::: Extracted data :::

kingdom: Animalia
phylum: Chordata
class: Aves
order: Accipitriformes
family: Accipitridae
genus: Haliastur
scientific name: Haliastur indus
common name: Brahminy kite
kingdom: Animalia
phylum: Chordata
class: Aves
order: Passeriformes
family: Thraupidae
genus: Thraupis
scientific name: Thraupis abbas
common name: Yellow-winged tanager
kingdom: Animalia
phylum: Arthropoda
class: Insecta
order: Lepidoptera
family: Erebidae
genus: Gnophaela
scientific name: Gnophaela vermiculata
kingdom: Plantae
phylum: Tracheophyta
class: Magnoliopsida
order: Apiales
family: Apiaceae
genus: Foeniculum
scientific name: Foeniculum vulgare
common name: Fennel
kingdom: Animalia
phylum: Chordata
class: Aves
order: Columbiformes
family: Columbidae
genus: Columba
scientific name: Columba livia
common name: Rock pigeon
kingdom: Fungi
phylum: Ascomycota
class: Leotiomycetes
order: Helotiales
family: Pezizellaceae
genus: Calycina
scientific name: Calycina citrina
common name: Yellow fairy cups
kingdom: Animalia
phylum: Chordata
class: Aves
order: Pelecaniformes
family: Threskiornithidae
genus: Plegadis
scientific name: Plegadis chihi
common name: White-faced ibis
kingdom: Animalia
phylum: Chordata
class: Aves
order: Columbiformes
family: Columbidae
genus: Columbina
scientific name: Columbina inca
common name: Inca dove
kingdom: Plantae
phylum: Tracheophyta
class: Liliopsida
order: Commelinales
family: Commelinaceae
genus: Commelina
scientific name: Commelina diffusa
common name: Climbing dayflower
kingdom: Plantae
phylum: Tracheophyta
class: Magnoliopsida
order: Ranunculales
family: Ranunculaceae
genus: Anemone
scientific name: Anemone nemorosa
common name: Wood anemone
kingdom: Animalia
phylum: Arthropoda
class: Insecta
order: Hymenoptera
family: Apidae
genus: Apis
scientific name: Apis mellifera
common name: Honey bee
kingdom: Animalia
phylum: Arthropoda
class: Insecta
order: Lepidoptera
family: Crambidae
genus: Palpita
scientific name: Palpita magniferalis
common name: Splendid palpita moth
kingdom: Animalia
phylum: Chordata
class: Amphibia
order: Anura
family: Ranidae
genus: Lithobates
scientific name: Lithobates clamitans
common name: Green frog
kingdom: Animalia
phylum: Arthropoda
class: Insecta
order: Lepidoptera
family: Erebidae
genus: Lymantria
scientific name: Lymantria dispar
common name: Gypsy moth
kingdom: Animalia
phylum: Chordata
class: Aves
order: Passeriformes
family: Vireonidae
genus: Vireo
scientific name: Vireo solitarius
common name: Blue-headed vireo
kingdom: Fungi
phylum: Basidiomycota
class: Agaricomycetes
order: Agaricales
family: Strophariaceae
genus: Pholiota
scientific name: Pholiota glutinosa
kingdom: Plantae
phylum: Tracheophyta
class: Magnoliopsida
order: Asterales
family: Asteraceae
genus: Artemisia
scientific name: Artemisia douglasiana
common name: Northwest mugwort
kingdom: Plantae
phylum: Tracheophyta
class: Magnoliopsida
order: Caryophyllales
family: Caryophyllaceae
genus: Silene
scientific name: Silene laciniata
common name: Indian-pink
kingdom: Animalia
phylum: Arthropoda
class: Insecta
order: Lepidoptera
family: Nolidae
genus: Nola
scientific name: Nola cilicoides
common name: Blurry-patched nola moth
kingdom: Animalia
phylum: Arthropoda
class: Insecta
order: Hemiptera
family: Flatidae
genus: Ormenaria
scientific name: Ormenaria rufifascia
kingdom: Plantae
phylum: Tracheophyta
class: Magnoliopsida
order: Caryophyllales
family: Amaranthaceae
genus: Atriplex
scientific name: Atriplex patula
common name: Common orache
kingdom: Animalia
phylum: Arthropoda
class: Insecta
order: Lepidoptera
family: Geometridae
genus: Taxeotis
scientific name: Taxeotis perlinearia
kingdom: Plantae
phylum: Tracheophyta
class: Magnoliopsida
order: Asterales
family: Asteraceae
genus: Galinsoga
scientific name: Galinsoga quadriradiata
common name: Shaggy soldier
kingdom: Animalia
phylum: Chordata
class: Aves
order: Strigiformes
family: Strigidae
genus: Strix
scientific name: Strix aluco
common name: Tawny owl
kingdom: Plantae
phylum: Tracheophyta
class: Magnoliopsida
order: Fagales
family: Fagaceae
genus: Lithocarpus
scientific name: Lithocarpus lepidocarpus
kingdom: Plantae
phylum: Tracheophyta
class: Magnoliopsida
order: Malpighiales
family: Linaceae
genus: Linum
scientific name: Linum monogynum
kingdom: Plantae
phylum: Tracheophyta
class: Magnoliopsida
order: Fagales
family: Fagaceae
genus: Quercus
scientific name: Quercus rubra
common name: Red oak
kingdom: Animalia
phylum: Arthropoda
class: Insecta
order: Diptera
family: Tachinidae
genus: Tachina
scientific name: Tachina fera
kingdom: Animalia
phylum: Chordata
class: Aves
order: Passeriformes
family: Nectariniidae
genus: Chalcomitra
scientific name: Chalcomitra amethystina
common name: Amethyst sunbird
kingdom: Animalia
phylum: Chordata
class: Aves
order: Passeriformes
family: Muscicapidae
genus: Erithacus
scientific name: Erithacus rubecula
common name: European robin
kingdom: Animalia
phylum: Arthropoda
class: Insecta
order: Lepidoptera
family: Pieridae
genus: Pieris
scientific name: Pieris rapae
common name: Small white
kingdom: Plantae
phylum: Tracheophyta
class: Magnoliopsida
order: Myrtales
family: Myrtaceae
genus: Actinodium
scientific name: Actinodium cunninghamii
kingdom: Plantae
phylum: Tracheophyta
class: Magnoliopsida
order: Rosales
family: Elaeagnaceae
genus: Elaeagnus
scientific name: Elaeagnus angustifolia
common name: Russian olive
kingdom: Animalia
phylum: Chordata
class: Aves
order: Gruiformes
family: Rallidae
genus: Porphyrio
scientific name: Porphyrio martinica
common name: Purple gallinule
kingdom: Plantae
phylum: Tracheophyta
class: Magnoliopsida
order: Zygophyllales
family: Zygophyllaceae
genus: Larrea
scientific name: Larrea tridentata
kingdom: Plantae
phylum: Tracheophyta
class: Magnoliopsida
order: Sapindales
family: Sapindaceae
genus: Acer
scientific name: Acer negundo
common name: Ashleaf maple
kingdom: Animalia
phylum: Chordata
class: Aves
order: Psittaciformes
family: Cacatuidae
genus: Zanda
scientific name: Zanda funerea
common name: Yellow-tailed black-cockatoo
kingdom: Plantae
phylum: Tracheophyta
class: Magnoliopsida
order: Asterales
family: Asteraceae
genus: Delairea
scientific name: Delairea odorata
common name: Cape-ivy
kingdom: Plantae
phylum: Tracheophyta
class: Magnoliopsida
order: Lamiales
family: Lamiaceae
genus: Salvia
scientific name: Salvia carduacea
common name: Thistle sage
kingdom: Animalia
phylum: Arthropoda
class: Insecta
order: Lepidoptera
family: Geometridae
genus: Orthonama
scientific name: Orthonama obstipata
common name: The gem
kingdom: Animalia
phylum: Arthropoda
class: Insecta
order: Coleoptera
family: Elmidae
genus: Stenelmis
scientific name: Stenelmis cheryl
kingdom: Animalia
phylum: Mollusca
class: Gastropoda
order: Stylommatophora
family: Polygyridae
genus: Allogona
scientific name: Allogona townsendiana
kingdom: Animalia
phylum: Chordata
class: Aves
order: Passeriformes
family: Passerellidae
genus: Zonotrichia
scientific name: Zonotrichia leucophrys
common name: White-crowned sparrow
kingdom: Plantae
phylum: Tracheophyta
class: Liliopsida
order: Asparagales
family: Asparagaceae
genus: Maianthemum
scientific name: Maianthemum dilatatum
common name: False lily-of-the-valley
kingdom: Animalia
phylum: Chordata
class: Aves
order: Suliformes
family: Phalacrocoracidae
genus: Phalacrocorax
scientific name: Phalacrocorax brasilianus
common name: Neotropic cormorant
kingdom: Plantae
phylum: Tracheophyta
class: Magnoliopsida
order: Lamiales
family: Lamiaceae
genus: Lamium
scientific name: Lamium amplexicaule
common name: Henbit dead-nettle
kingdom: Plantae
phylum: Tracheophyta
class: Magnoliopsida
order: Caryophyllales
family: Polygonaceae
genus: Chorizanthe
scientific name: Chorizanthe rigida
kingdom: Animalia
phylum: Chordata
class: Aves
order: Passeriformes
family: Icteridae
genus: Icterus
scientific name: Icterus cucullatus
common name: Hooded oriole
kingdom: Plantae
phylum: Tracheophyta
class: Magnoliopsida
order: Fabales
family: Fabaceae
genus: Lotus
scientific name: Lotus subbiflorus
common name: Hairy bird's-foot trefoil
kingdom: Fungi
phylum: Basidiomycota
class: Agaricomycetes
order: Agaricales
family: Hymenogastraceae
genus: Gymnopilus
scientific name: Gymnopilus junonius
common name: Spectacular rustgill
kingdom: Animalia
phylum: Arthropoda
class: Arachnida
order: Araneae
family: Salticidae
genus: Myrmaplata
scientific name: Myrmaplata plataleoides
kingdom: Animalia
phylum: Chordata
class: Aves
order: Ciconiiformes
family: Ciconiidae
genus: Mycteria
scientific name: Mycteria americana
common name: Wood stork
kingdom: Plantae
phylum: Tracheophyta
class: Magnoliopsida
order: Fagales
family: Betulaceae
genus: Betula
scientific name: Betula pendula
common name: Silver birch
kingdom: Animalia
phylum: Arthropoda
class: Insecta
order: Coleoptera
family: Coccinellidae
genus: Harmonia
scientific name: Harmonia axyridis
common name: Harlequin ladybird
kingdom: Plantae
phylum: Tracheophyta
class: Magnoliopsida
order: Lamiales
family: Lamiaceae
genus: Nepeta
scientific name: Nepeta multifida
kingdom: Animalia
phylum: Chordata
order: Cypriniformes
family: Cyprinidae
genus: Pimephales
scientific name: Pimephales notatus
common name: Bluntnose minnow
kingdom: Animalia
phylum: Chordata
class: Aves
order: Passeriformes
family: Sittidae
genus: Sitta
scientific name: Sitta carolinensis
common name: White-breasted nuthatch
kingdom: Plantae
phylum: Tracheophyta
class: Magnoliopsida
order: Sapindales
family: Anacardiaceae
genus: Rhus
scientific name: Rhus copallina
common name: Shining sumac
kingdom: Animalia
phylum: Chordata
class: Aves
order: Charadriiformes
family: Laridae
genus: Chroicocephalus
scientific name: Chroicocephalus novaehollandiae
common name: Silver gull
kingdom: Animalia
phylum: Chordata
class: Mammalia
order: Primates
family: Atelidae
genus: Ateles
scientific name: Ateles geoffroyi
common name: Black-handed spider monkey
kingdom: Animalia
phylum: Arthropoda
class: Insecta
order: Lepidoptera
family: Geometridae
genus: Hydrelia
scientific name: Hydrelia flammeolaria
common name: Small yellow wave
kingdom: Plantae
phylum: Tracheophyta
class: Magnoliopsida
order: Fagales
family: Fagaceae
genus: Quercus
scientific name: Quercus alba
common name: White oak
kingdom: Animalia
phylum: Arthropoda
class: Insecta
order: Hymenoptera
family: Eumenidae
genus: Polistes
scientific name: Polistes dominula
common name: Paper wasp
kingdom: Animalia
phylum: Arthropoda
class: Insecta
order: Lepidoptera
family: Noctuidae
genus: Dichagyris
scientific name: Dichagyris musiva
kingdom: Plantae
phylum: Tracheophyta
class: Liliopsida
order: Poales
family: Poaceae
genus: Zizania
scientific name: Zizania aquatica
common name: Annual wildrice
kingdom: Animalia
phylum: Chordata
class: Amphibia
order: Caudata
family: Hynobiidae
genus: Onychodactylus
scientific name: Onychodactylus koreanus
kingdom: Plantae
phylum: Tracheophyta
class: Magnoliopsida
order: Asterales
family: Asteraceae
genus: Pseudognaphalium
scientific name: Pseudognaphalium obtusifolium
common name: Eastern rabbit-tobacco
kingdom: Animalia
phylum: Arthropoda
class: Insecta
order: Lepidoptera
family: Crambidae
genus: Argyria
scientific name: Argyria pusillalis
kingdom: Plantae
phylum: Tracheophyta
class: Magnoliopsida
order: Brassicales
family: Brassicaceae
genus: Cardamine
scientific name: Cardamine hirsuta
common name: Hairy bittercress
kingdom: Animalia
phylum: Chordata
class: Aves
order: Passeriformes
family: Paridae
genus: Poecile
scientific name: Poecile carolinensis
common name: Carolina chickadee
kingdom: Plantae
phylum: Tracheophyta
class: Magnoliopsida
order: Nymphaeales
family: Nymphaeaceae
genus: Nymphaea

:::

#### What needs to be done:
Return the lines of the collection entries above exactly as they appear, starting at the line that contains "scientific name: Pimephales notatus" and ending at the line that contains "family: Laridae", with both of those lines included.

#### Full answer:
scientific name: Pimephales notatus
common name: Bluntnose minnow
kingdom: Animalia
phylum: Chordata
class: Aves
order: Passeriformes
family: Sittidae
genus: Sitta
scientific name: Sitta carolinensis
common name: White-breasted nuthatch
kingdom: Plantae
phylum: Tracheophyta
class: Magnoliopsida
order: Sapindales
family: Anacardiaceae
genus: Rhus
scientific name: Rhus copallina
common name: Shining sumac
kingdom: Animalia
phylum: Chordata
class: Aves
order: Charadriiformes
family: Laridae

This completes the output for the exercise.